[WHAT THE TASK ASKS]: Take the entries below and reproduce exactly the portion that begins at the line containing "background: #4d7c0f ->" and ends at the line containing "html: <div> <span>", keeping both ends, dropping pictures, and adding nothing else.

[DATA EXCERPTS]:
────────────────────
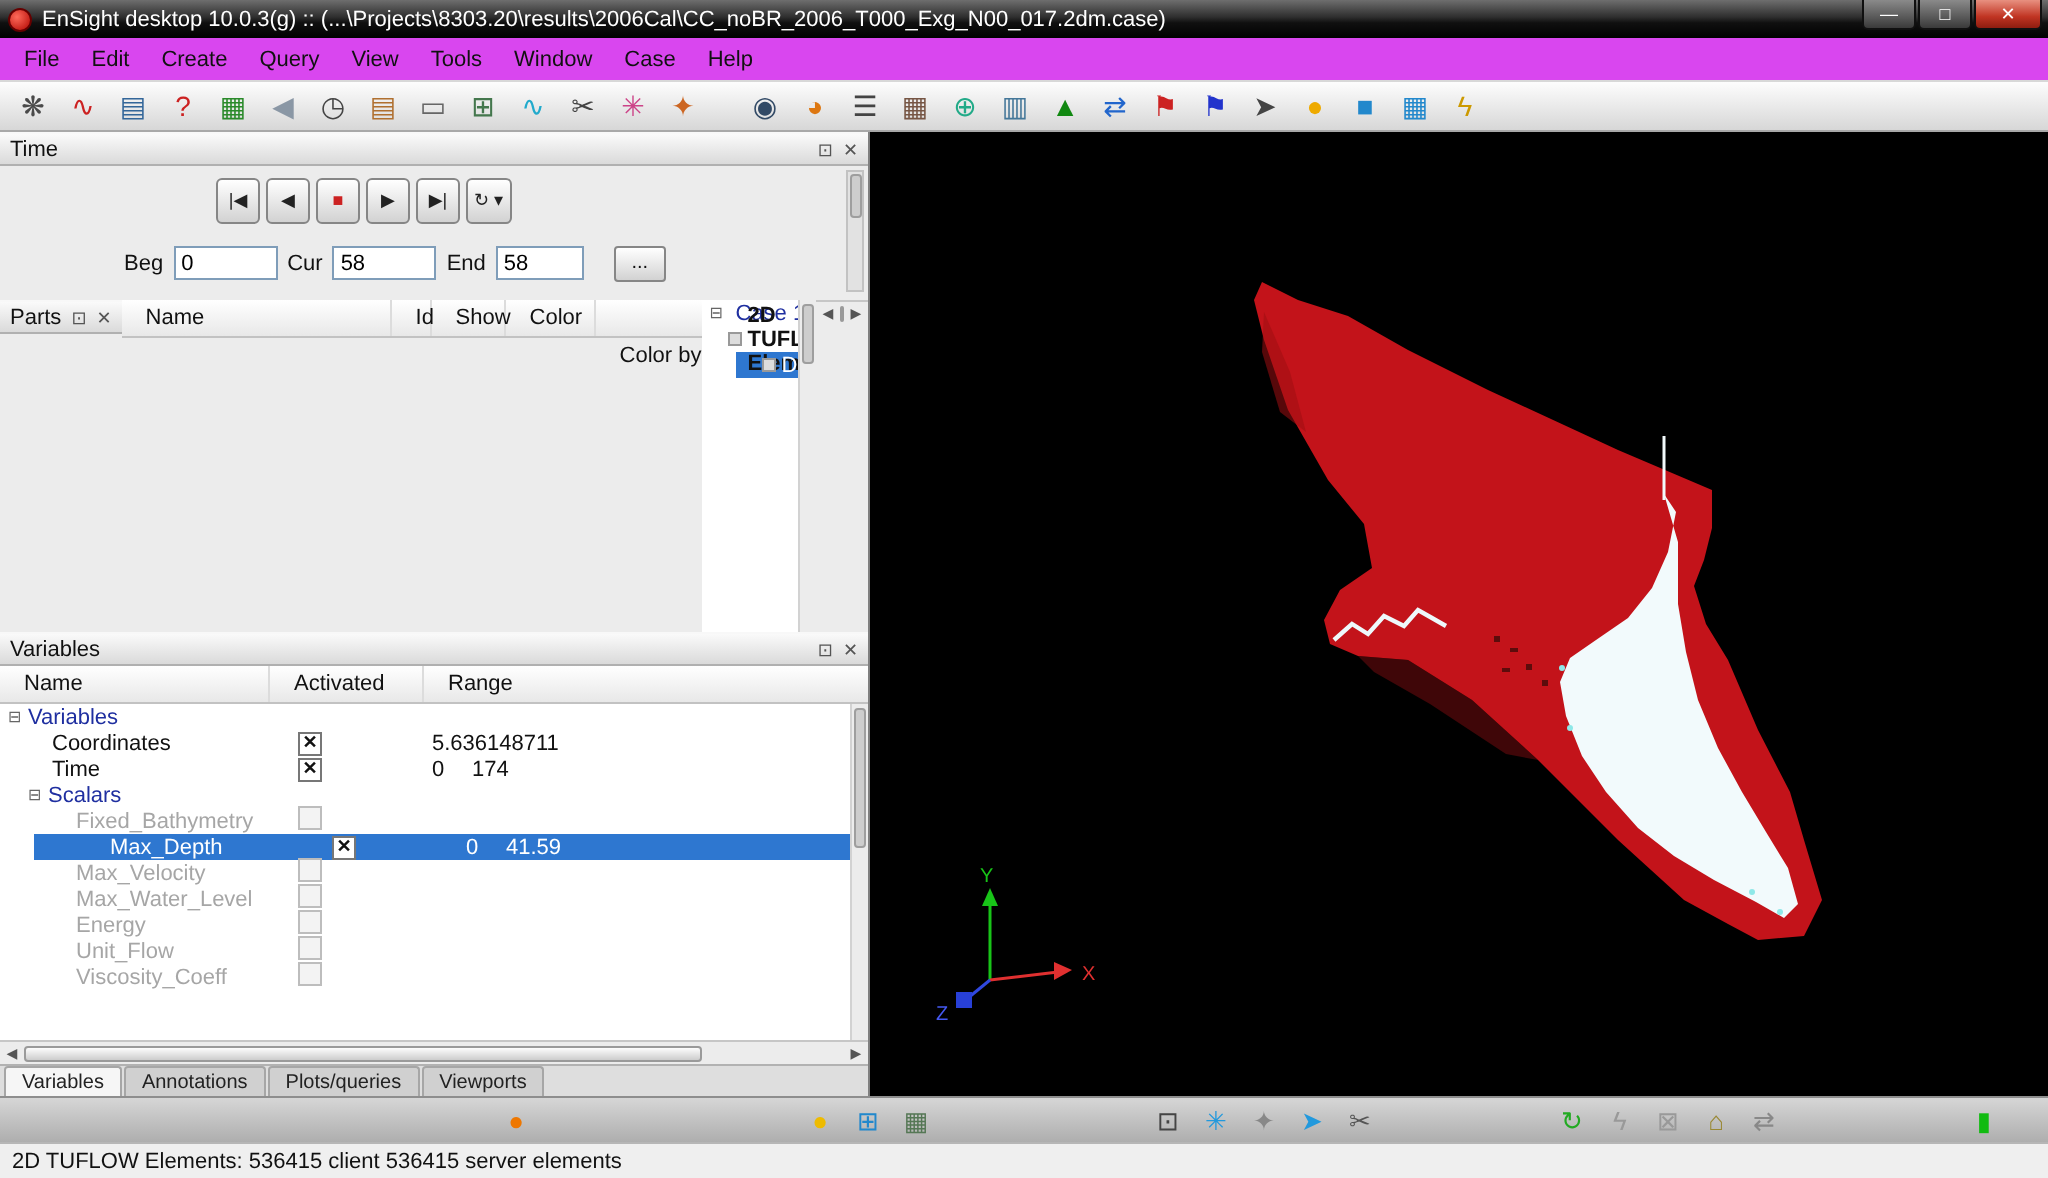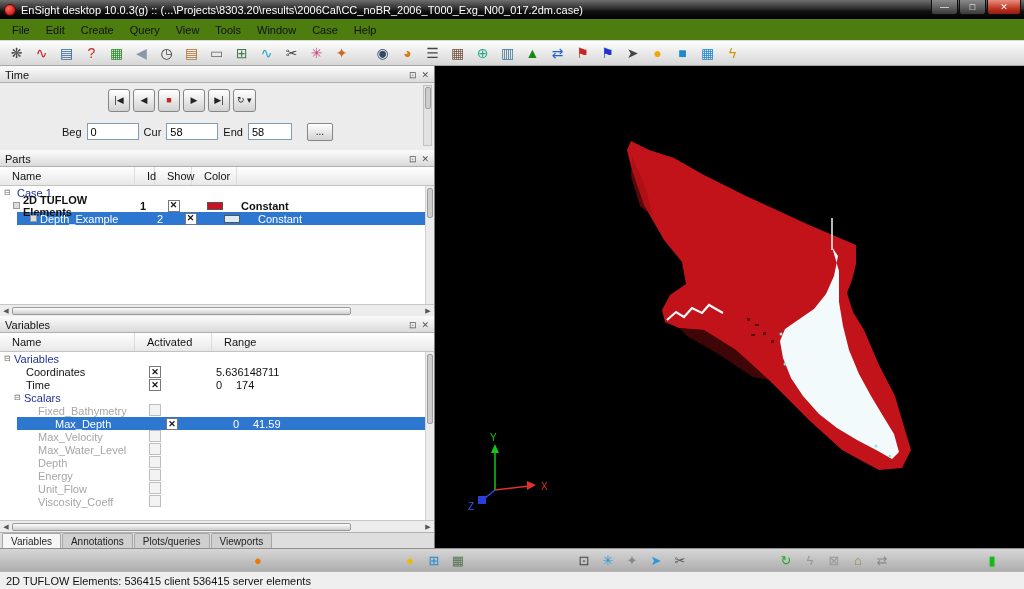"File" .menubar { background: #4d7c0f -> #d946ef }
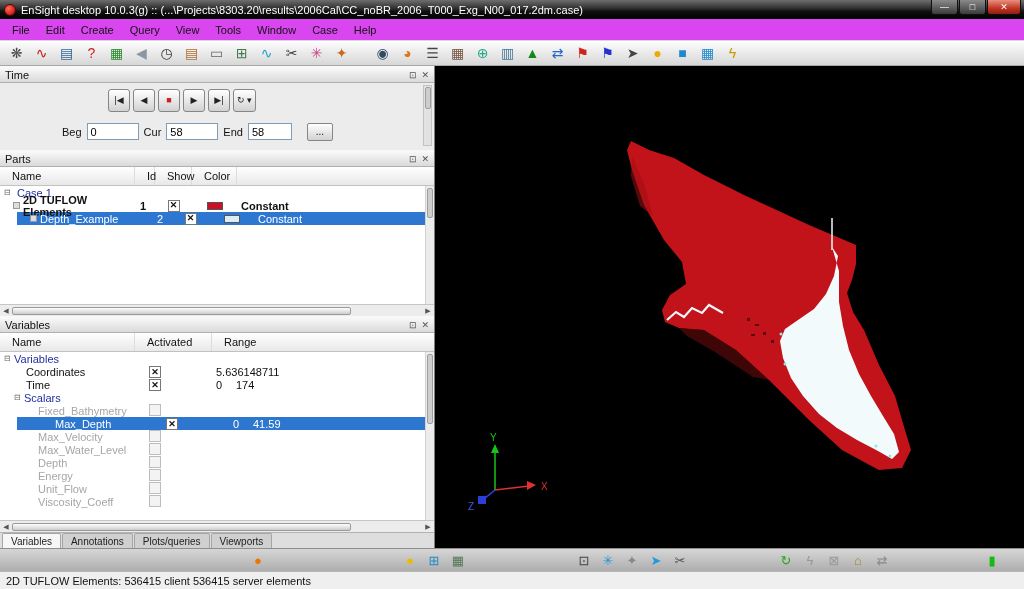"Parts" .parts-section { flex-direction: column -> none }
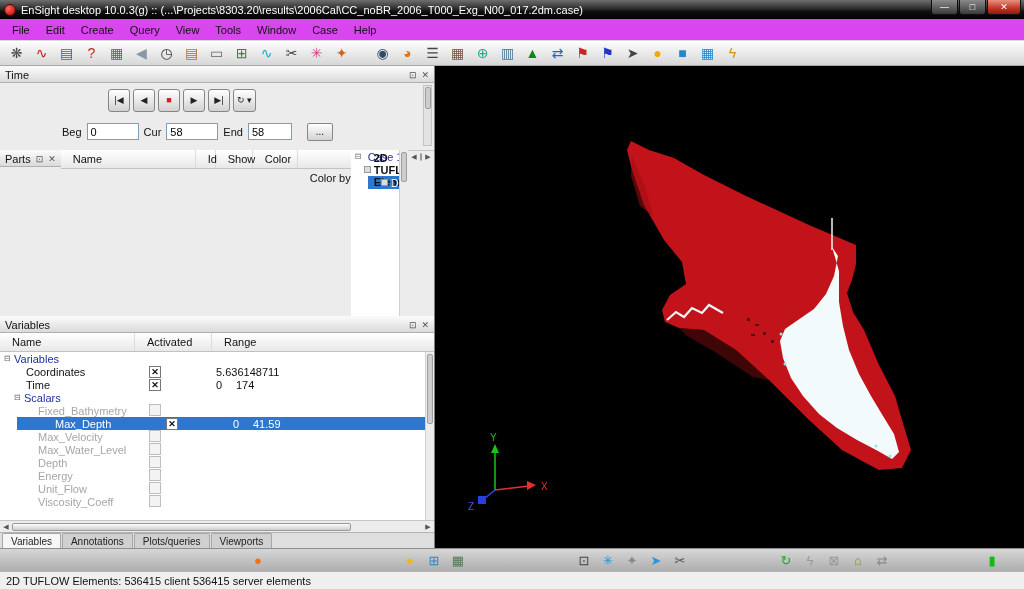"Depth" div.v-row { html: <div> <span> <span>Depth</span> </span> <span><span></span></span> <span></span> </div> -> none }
────────────────────
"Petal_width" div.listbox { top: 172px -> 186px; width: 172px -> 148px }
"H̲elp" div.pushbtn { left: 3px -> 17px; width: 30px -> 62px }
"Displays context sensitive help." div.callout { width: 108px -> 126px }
────────────────────
[WRITTEN REPLY]:
"File" .menubar { background: #4d7c0f -> #d946ef }
"Parts" .parts-section { flex-direction: column -> none }
"Depth" div.v-row { html: <div> <span> <span>Depth</span> </span> <span><span></span></span> <span></span> </div> -> none }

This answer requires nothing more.